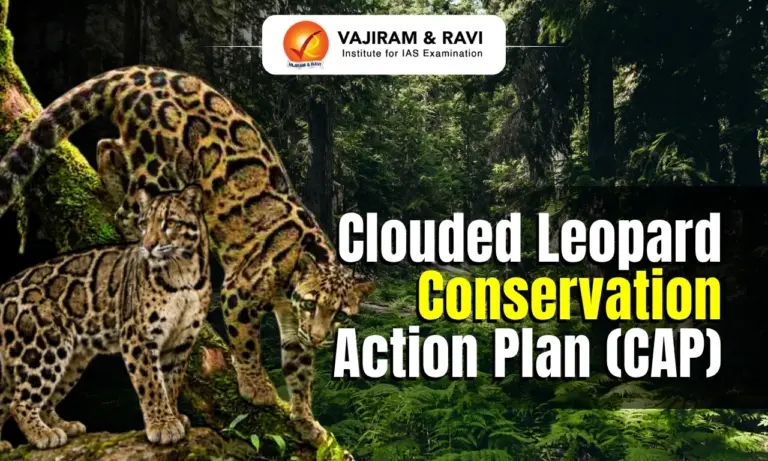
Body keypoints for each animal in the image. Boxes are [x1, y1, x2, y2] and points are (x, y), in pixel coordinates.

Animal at [0, 185, 211, 450]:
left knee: (23, 399)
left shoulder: (181, 341)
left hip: (71, 358)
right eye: (144, 224)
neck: (183, 273)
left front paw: (173, 416)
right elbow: (152, 383)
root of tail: (3, 288)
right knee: (19, 402)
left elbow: (171, 384)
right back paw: (43, 434)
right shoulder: (138, 335)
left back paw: (59, 427)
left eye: (169, 222)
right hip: (43, 346)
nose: (147, 245)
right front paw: (163, 425)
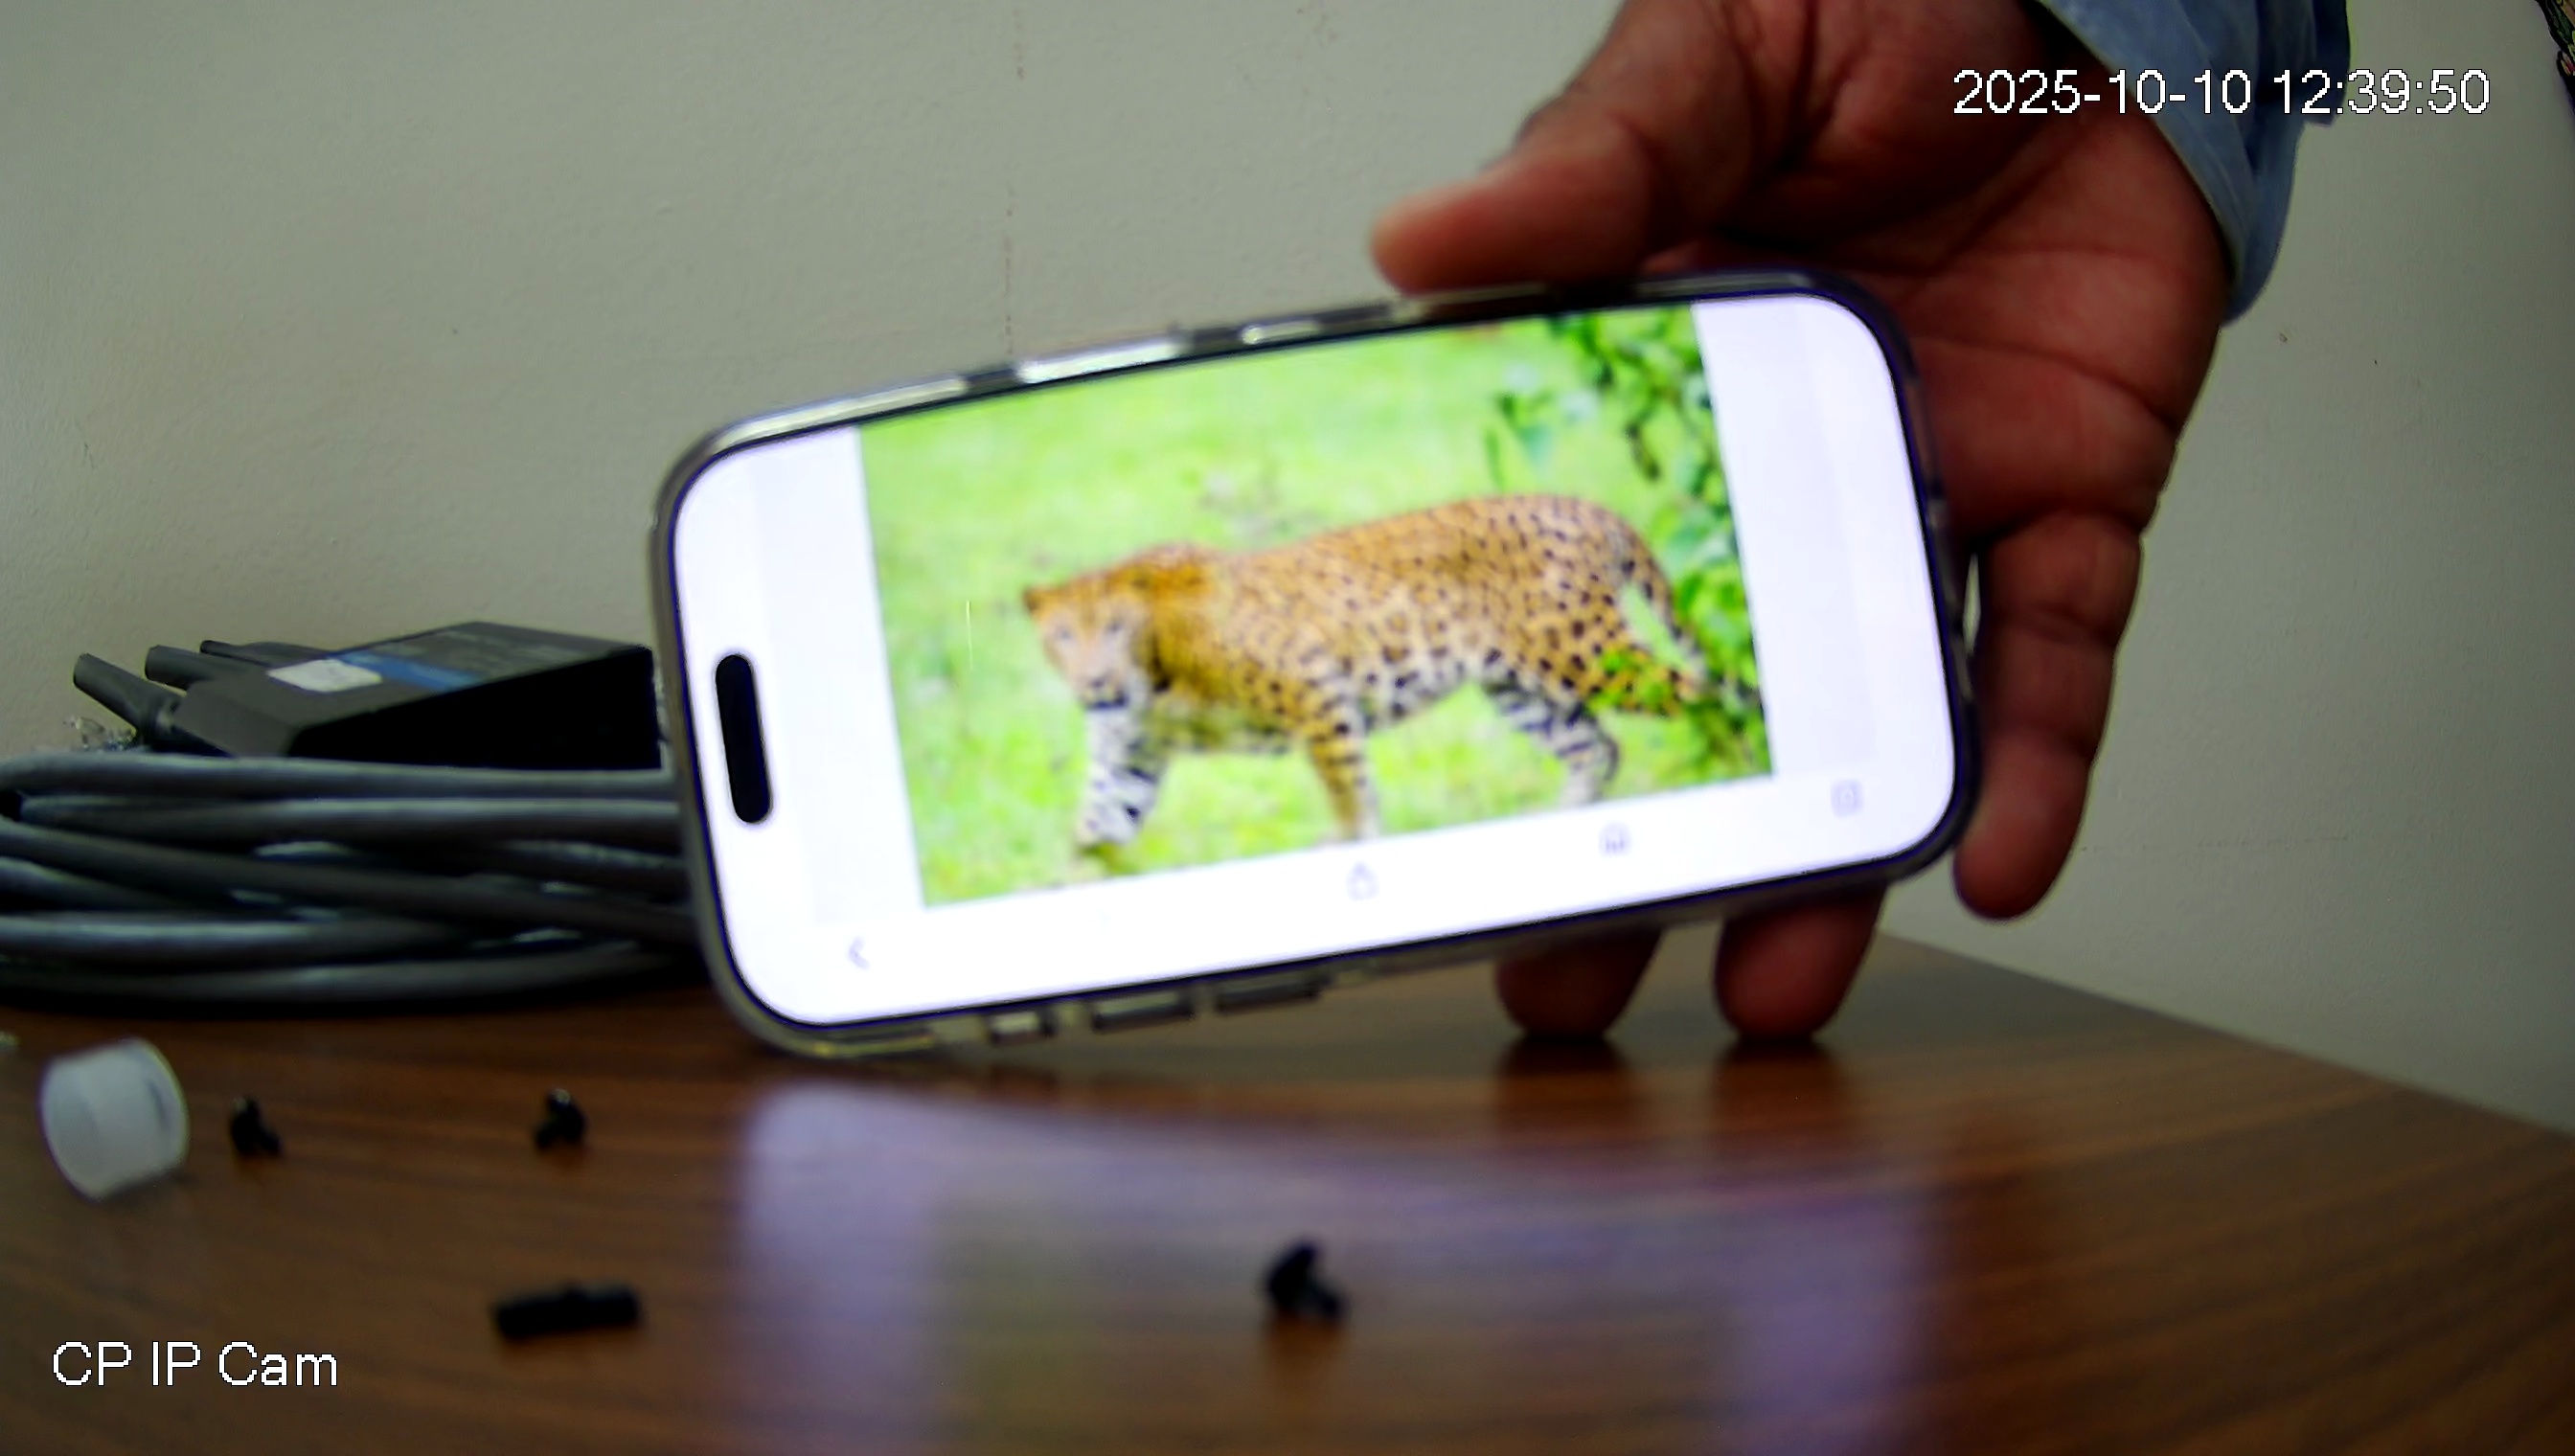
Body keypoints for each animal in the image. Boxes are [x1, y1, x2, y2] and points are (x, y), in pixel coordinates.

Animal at [1022, 494, 1714, 849]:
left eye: (1115, 629)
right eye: (1064, 637)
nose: (1096, 684)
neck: (1152, 675)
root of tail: (1588, 507)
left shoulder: (1316, 695)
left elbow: (1351, 794)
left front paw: (1358, 846)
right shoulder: (1126, 760)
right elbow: (1092, 836)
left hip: (1589, 655)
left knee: (1709, 694)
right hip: (1520, 687)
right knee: (1597, 748)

◆ Work to be completed
For each line in the entries that holds "shoulder", return that line.

◆ Solution to this problem
left shoulder: (181, 341)
right shoulder: (138, 335)
left shoulder: (1316, 695)
right shoulder: (1126, 760)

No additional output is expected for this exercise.